Not the ones to waste a week, we promptly booked a trip to Prague. It was the break we both needed and it couldn't come soon enough.

Before we knew it, Prague was upon us and we were speeding on the way to Stansted Airport in the early hours. A short flight and a cab ride later we were sitting in a bar in Prague, the tension of the previous weeks slowly leaving our bodies. 

The next couple of days were nothing short of amazing. We wandered the streets of an old town that hadn’t changed much in the past few hundred years; ate local food; drank Czech wine; admired the architecture and on the second night we found ourselves in a cathedral listening to Vivaldi’s Four Seasons. 

On the day three, we woke up to a grey morning, it was snowing. But as pretty as it was outside, neither of us wanted to be out. Tired from two days of non-stop exploring, we decided to stay at the hotel and make the full use of spa facilities and the executive lounge.

A few hours later, bored of Facebook, Twitter and reading, I found myself staring out of the window, watching the snow lovingly covering the square with the white blanket. As I was watching the magic of nature unfold in front of me, I had a flashback to another winter, in a different lifetime. 

I was sitting in my room back in Ukraine, looking out of a window and watching our dog trying to catch snowflakes. Mum was busy in the kitchen, filling the house with the delicious aroma of freshly baked goodies, one of my brothers was watching TV, the other playing computer games, daddy snoozing on the sofa - a perfect winter day, an idyllic family.

My daydream faded and I was back in Prague. Suddenly I needed to get out. I couldn't explain it, some invisible power was pushing me outside.

I looked over at Mr Chateauneuf, who was reading a newspaper, a glass of red in front of him - it made me smile - the man was just too comfortable and no power in this world would shift him from that chair. I kissed him and said I wanted to pop over to the shopping centre across the road - cabin fever.

Once outside, I inhaled the cold air and strolled across the square, snow flurries tickling my face. Something in that feeling was familiar and nostalgic. I knew my grief was surfacing but I couldn't allow it.

Determined to get distracted by retail therapy, I started marching toward the shopping centre, when I heard a laughter. It was a child’s laughter.

I stopped and slowly turned around. It was a little girl, who couldn't have been more than three years old, doing snow angles in the middle of the square with her father. The resemblance between them was striking, the bond obvious. 
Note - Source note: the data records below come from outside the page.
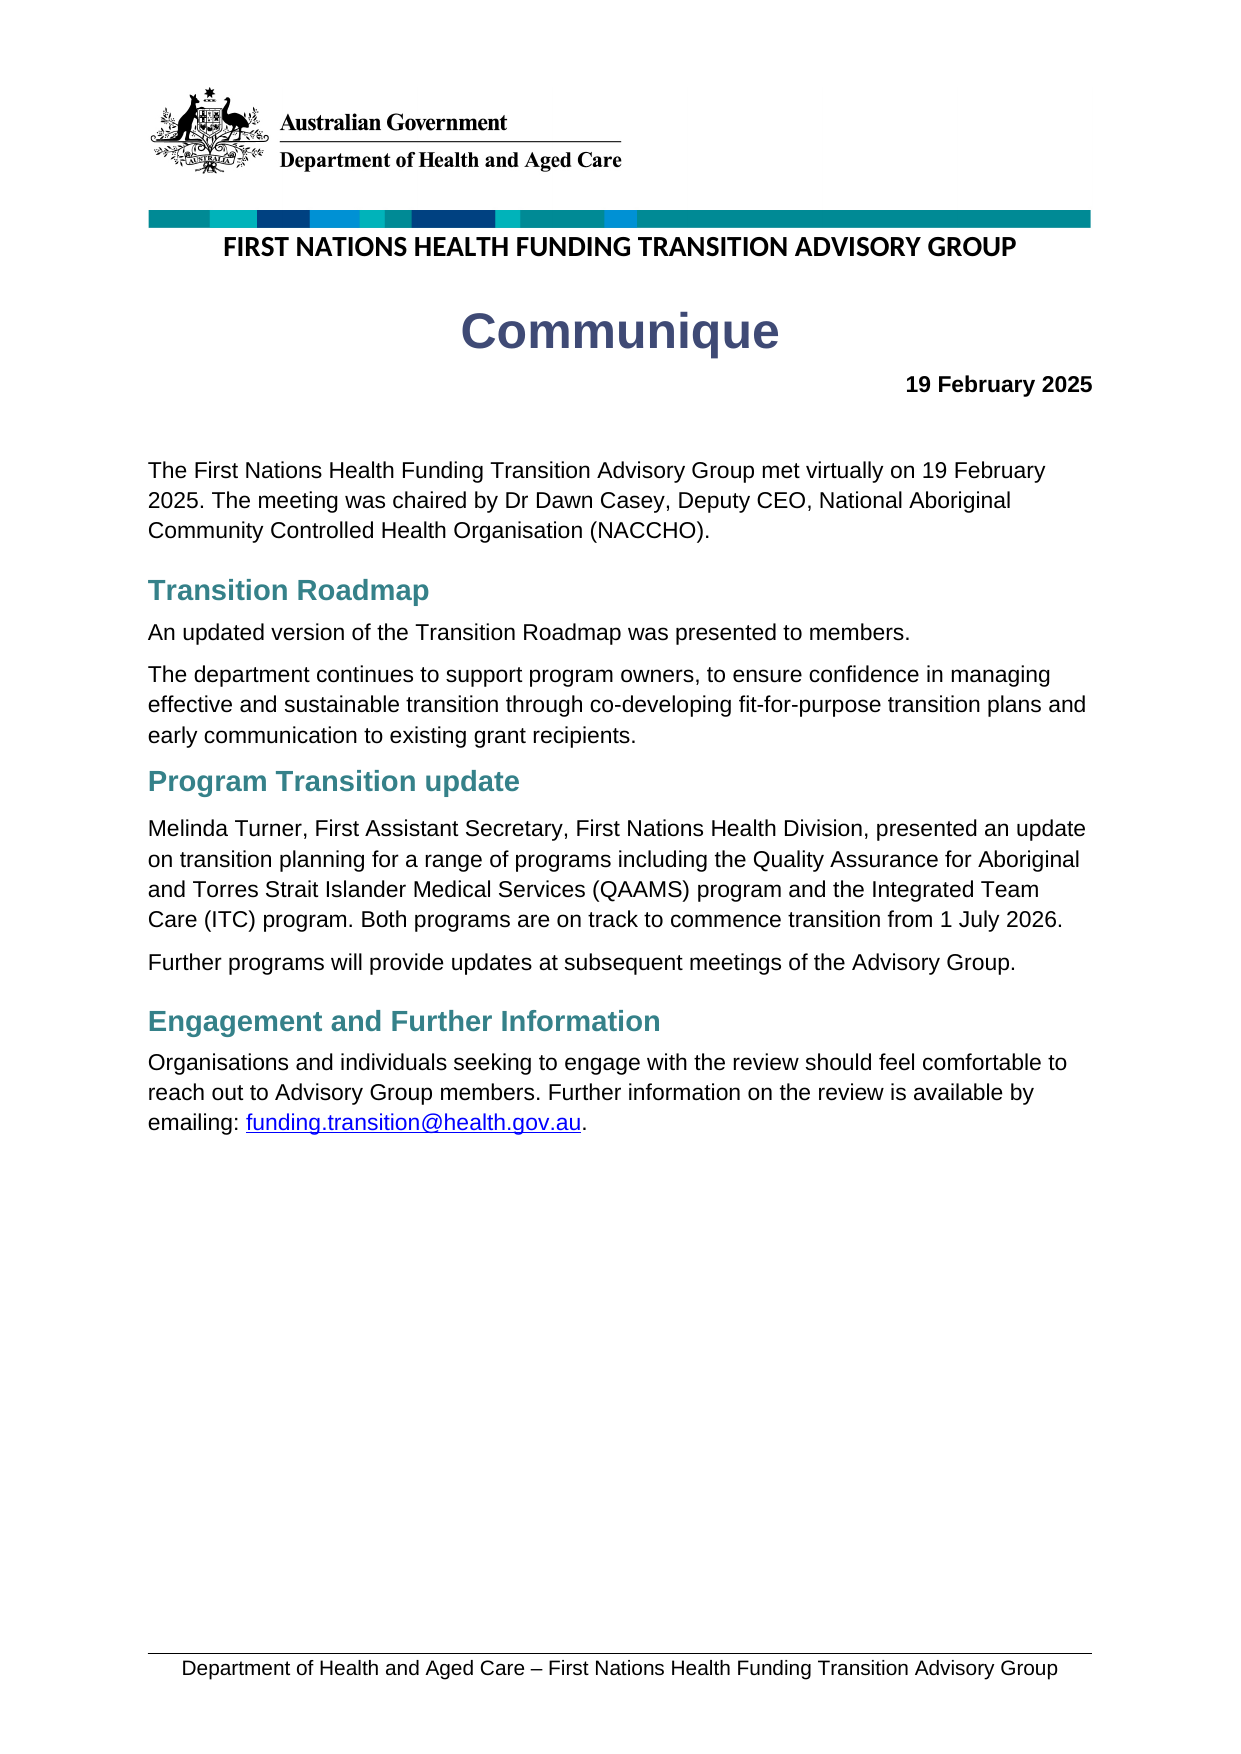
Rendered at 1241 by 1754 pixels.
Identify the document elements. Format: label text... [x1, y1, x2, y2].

text Organisations and individuals seeking to engage with the review should feel comfortable to reach out to Advisory Group members. Further information on the review is available by emailing: funding.transition@health.gov.au. [148, 1049, 1092, 1136]
subtitle Transition Roadmap [148, 572, 1092, 606]
text 19 February 2025 [148, 371, 1092, 398]
text Further programs will provide updates at subsequent meetings of the Advisory Group. [148, 949, 1092, 975]
text The First Nations Health Funding Transition Advisory Group met virtually on 19 February 2025. The meeting was chaired by Dr Dawn Casey, Deputy CEO, National Aboriginal Community Controlled Health Organisation (NACCHO). [148, 457, 1092, 544]
text The department continues to support program owners, to ensure confidence in managing effective and sustainable transition through co-developing fit-for-purpose transition plans and early communication to existing grant recipients. [148, 661, 1092, 748]
text Melinda Turner, First Assistant Secretary, First Nations Health Division, presented an update on transition planning for a range of programs including the Quality Assurance for Aboriginal and Torres Strait Islander Medical Services (QAAMS) program and the Integrated Team Care (ITC) program. Both programs are on track to commence transition from 1 July 2026. [148, 815, 1092, 932]
title Communique [148, 301, 1092, 359]
picture [147, 87, 1093, 229]
subtitle Engagement and Further Information [148, 1004, 1092, 1037]
text Program Transition update [148, 764, 1092, 798]
text An updated version of the Transition Roadmap was presented to members. [148, 618, 1092, 645]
She was squealing with laughter and in-between each giggle, she was saying something to her daddy. He was looking at her with so much adoration.  She was his little princess and he was her hero.

I knew that feeling, I was that girl once upon a time. My daddy used to take me sledging, we had lots of snowball fights. One particularly snowy year, he even built me a fortress out of snow in our back garden. I felt like a real princess.

The tears were flowing now, blurring my vision and wrecking my mascara. I lifted my face up in an attempt to calm down, and with the next snow flurry, I felt a touch, a kiss. It was fleeting, a wishful thinking but I wanted to believe that it was daddy, kissing me in the snow. 

I took a deep breath and looked at the happy duo again, this time I smiled. Right in the middle of Prague, in a snow flurry I found my summer.

As I approached the mall and stopped to shake the snow off my coat, I turned around to take one last look at the father and daughter. Something made look up at the hotel where we staying. And there, in the window of the executive lounge on the third floor, stood Mr Chateauneuf.